- [Required task]: Reproduce every one of the rows below word for word, line by line, with nothing changed or left out.

- [Dataset entries]:
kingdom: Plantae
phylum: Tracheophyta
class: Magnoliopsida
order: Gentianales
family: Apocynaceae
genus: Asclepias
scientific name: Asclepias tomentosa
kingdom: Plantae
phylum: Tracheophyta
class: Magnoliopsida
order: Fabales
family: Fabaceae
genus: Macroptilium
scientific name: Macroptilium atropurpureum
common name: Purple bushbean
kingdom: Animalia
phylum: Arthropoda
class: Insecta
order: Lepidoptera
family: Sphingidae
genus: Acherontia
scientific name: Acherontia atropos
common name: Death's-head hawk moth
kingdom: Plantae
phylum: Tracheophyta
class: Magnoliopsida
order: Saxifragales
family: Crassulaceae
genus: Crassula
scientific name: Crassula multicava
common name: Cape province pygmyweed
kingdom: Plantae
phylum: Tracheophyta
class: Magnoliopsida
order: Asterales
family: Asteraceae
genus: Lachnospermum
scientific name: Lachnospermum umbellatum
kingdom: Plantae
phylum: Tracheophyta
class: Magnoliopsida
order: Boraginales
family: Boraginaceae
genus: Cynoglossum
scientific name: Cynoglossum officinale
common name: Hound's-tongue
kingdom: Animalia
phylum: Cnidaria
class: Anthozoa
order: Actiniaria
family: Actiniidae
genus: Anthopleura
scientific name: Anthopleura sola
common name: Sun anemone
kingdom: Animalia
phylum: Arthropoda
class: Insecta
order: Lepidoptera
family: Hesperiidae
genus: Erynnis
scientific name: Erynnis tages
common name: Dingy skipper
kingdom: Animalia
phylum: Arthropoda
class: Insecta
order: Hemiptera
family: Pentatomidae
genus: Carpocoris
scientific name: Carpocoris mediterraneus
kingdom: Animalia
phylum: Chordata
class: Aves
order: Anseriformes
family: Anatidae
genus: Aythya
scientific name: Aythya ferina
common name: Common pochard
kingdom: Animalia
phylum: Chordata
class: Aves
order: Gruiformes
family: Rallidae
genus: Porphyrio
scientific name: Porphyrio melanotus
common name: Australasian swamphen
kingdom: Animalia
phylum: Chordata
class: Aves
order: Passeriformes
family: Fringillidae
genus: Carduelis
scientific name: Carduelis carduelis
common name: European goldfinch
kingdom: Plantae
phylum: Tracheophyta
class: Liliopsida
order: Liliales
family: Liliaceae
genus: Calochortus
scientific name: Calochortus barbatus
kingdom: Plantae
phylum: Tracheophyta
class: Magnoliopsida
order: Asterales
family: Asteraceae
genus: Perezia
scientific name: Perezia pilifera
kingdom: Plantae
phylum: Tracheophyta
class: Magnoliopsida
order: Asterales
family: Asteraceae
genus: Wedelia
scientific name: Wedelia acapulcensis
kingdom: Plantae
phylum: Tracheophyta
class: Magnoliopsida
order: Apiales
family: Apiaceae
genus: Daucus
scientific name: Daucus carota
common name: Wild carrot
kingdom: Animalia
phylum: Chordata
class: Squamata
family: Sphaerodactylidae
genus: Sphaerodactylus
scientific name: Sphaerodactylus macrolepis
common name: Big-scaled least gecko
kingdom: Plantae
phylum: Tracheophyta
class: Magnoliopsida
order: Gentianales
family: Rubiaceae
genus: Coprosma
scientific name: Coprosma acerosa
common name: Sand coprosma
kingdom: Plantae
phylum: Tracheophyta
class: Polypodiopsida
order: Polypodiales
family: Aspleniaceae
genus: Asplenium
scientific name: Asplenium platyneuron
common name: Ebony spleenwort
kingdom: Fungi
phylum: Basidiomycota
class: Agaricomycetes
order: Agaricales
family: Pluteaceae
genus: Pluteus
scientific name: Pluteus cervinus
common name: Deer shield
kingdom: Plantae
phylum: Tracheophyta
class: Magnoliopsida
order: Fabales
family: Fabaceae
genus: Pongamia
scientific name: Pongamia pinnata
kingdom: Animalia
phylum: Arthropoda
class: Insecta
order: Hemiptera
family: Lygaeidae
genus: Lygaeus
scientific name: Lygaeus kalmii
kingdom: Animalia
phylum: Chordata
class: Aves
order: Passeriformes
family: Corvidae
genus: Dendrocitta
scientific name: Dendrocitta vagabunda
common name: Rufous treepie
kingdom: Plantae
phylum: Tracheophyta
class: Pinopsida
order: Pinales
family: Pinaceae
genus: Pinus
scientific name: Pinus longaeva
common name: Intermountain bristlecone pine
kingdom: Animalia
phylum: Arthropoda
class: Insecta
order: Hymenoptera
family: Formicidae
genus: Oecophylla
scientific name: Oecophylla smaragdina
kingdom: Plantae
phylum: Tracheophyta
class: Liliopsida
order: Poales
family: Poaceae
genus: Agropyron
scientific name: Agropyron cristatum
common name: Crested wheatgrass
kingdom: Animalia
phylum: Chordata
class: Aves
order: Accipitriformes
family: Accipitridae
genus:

- [Completed task]:
kingdom: Plantae
phylum: Tracheophyta
class: Magnoliopsida
order: Gentianales
family: Apocynaceae
genus: Asclepias
scientific name: Asclepias tomentosa
kingdom: Plantae
phylum: Tracheophyta
class: Magnoliopsida
order: Fabales
family: Fabaceae
genus: Macroptilium
scientific name: Macroptilium atropurpureum
common name: Purple bushbean
kingdom: Animalia
phylum: Arthropoda
class: Insecta
order: Lepidoptera
family: Sphingidae
genus: Acherontia
scientific name: Acherontia atropos
common name: Death's-head hawk moth
kingdom: Plantae
phylum: Tracheophyta
class: Magnoliopsida
order: Saxifragales
family: Crassulaceae
genus: Crassula
scientific name: Crassula multicava
common name: Cape province pygmyweed
kingdom: Plantae
phylum: Tracheophyta
class: Magnoliopsida
order: Asterales
family: Asteraceae
genus: Lachnospermum
scientific name: Lachnospermum umbellatum
kingdom: Plantae
phylum: Tracheophyta
class: Magnoliopsida
order: Boraginales
family: Boraginaceae
genus: Cynoglossum
scientific name: Cynoglossum officinale
common name: Hound's-tongue
kingdom: Animalia
phylum: Cnidaria
class: Anthozoa
order: Actiniaria
family: Actiniidae
genus: Anthopleura
scientific name: Anthopleura sola
common name: Sun anemone
kingdom: Animalia
phylum: Arthropoda
class: Insecta
order: Lepidoptera
family: Hesperiidae
genus: Erynnis
scientific name: Erynnis tages
common name: Dingy skipper
kingdom: Animalia
phylum: Arthropoda
class: Insecta
order: Hemiptera
family: Pentatomidae
genus: Carpocoris
scientific name: Carpocoris mediterraneus
kingdom: Animalia
phylum: Chordata
class: Aves
order: Anseriformes
family: Anatidae
genus: Aythya
scientific name: Aythya ferina
common name: Common pochard
kingdom: Animalia
phylum: Chordata
class: Aves
order: Gruiformes
family: Rallidae
genus: Porphyrio
scientific name: Porphyrio melanotus
common name: Australasian swamphen
kingdom: Animalia
phylum: Chordata
class: Aves
order: Passeriformes
family: Fringillidae
genus: Carduelis
scientific name: Carduelis carduelis
common name: European goldfinch
kingdom: Plantae
phylum: Tracheophyta
class: Liliopsida
order: Liliales
family: Liliaceae
genus: Calochortus
scientific name: Calochortus barbatus
kingdom: Plantae
phylum: Tracheophyta
class: Magnoliopsida
order: Asterales
family: Asteraceae
genus: Perezia
scientific name: Perezia pilifera
kingdom: Plantae
phylum: Tracheophyta
class: Magnoliopsida
order: Asterales
family: Asteraceae
genus: Wedelia
scientific name: Wedelia acapulcensis
kingdom: Plantae
phylum: Tracheophyta
class: Magnoliopsida
order: Apiales
family: Apiaceae
genus: Daucus
scientific name: Daucus carota
common name: Wild carrot
kingdom: Animalia
phylum: Chordata
class: Squamata
family: Sphaerodactylidae
genus: Sphaerodactylus
scientific name: Sphaerodactylus macrolepis
common name: Big-scaled least gecko
kingdom: Plantae
phylum: Tracheophyta
class: Magnoliopsida
order: Gentianales
family: Rubiaceae
genus: Coprosma
scientific name: Coprosma acerosa
common name: Sand coprosma
kingdom: Plantae
phylum: Tracheophyta
class: Polypodiopsida
order: Polypodiales
family: Aspleniaceae
genus: Asplenium
scientific name: Asplenium platyneuron
common name: Ebony spleenwort
kingdom: Fungi
phylum: Basidiomycota
class: Agaricomycetes
order: Agaricales
family: Pluteaceae
genus: Pluteus
scientific name: Pluteus cervinus
common name: Deer shield
kingdom: Plantae
phylum: Tracheophyta
class: Magnoliopsida
order: Fabales
family: Fabaceae
genus: Pongamia
scientific name: Pongamia pinnata
kingdom: Animalia
phylum: Arthropoda
class: Insecta
order: Hemiptera
family: Lygaeidae
genus: Lygaeus
scientific name: Lygaeus kalmii
kingdom: Animalia
phylum: Chordata
class: Aves
order: Passeriformes
family: Corvidae
genus: Dendrocitta
scientific name: Dendrocitta vagabunda
common name: Rufous treepie
kingdom: Plantae
phylum: Tracheophyta
class: Pinopsida
order: Pinales
family: Pinaceae
genus: Pinus
scientific name: Pinus longaeva
common name: Intermountain bristlecone pine
kingdom: Animalia
phylum: Arthropoda
class: Insecta
order: Hymenoptera
family: Formicidae
genus: Oecophylla
scientific name: Oecophylla smaragdina
kingdom: Plantae
phylum: Tracheophyta
class: Liliopsida
order: Poales
family: Poaceae
genus: Agropyron
scientific name: Agropyron cristatum
common name: Crested wheatgrass
kingdom: Animalia
phylum: Chordata
class: Aves
order: Accipitriformes
family: Accipitridae
genus:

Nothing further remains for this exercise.